Entries with labeled area outlines
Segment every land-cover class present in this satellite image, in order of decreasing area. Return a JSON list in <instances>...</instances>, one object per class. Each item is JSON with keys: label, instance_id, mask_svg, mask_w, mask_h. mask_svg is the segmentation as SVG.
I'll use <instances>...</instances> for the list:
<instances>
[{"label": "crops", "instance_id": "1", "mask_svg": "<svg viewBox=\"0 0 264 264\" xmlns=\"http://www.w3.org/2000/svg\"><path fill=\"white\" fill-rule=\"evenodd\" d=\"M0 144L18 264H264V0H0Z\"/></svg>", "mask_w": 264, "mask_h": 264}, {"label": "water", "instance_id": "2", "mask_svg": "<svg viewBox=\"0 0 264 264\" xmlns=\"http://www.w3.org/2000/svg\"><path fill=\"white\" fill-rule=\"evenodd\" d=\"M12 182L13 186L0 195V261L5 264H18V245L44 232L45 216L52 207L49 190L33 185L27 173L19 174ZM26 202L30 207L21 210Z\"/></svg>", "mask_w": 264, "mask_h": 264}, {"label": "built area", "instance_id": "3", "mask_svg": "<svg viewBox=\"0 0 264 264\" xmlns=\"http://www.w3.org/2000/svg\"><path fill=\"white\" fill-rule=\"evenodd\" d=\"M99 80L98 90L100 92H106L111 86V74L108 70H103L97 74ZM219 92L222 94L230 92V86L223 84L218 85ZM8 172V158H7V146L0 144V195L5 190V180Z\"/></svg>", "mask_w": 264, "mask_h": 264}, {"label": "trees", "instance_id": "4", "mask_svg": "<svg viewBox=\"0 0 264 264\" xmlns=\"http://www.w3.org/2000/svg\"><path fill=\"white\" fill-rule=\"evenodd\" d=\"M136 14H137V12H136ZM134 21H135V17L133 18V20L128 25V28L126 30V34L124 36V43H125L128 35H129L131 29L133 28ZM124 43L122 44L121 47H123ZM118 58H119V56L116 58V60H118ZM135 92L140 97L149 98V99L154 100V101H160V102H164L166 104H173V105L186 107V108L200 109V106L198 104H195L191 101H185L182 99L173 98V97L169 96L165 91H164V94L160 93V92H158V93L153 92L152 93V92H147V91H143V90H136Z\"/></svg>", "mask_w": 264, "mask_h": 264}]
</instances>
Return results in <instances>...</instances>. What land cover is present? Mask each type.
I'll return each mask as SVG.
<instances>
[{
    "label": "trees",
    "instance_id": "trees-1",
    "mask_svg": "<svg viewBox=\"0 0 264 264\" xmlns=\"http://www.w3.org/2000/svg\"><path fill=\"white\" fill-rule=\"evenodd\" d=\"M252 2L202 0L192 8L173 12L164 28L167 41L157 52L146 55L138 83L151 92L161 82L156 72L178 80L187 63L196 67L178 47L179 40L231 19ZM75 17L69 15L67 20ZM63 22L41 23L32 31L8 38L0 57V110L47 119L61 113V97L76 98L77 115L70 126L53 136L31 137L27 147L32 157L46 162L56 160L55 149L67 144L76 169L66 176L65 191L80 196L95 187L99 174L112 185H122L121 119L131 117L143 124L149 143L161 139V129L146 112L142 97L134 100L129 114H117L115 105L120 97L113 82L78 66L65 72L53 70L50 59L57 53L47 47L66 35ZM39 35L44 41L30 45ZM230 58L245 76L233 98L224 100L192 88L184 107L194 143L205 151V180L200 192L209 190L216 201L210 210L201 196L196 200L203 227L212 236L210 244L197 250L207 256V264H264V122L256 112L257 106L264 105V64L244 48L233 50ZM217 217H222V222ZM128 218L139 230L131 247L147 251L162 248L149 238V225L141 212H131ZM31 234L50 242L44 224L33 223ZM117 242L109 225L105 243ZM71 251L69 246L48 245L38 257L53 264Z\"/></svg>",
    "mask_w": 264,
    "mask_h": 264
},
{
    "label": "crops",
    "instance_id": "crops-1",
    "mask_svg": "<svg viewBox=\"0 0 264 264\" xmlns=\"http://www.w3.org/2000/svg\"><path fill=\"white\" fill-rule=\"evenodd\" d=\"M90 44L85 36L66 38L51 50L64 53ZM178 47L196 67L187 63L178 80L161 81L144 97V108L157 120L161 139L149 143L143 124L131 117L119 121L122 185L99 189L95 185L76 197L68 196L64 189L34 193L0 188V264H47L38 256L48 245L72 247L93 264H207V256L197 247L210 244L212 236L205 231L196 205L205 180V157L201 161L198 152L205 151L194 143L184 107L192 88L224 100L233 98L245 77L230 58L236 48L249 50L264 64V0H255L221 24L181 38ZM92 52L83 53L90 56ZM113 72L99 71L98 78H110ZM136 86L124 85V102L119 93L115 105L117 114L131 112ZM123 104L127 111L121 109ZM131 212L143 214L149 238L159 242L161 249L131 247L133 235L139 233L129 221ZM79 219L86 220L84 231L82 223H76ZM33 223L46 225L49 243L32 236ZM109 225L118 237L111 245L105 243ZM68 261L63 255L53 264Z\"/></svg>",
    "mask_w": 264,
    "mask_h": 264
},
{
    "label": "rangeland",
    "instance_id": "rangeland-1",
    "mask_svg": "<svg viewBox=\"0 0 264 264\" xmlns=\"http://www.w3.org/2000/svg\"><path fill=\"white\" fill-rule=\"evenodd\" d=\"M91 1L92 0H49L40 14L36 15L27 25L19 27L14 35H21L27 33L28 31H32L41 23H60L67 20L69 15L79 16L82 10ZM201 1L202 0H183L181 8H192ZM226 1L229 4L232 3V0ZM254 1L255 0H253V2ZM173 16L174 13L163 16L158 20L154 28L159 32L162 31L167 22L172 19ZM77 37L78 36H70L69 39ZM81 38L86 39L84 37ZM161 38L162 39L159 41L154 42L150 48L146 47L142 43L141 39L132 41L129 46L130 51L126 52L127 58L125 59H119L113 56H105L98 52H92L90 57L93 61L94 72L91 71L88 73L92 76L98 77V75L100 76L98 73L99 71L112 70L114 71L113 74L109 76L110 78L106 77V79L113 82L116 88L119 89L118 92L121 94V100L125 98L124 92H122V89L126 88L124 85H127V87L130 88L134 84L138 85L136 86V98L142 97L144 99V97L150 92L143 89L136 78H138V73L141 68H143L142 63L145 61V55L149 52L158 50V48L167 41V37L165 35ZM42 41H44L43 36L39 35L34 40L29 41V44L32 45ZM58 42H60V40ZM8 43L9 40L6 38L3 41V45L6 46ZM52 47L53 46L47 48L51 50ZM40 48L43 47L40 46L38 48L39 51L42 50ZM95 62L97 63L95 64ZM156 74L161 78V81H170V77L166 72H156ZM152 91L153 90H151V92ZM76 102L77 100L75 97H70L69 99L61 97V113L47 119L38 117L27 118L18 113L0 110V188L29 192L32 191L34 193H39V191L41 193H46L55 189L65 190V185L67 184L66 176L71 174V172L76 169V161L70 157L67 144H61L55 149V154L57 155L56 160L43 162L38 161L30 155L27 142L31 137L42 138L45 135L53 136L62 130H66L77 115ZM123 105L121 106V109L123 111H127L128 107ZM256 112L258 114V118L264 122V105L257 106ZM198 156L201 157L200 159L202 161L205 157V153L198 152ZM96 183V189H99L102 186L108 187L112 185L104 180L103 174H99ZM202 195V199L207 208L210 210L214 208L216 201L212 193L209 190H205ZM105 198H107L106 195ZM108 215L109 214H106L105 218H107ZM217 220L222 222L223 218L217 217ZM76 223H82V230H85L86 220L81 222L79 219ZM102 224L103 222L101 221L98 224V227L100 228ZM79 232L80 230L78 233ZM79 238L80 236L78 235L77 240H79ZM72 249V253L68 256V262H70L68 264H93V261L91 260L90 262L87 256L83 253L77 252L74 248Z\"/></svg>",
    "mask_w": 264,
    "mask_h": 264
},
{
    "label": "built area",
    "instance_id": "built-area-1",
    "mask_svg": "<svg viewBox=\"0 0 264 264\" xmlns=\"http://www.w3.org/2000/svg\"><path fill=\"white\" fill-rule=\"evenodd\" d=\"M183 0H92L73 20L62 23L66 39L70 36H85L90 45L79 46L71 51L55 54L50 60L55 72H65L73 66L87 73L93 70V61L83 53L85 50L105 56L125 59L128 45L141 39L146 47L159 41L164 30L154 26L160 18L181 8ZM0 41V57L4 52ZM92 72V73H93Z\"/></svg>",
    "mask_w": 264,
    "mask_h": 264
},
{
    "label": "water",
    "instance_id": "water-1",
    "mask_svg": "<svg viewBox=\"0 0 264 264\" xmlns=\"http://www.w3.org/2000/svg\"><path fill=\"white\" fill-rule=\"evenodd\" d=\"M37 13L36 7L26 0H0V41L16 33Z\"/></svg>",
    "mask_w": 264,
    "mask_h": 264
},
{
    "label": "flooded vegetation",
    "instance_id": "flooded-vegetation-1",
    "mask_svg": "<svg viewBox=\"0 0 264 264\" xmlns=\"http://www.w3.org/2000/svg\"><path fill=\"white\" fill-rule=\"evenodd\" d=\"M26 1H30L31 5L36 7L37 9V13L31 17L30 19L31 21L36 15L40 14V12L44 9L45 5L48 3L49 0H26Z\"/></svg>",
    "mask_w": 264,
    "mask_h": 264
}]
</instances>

◆ **GOAL**:
Gather every line of the items that contains the string "flooded", treating uppercase and lowercase as different.

◆ **RESPONSE TO THE EXERCISE**:
    "label": "flooded vegetation",
    "instance_id": "flooded-vegetation-1",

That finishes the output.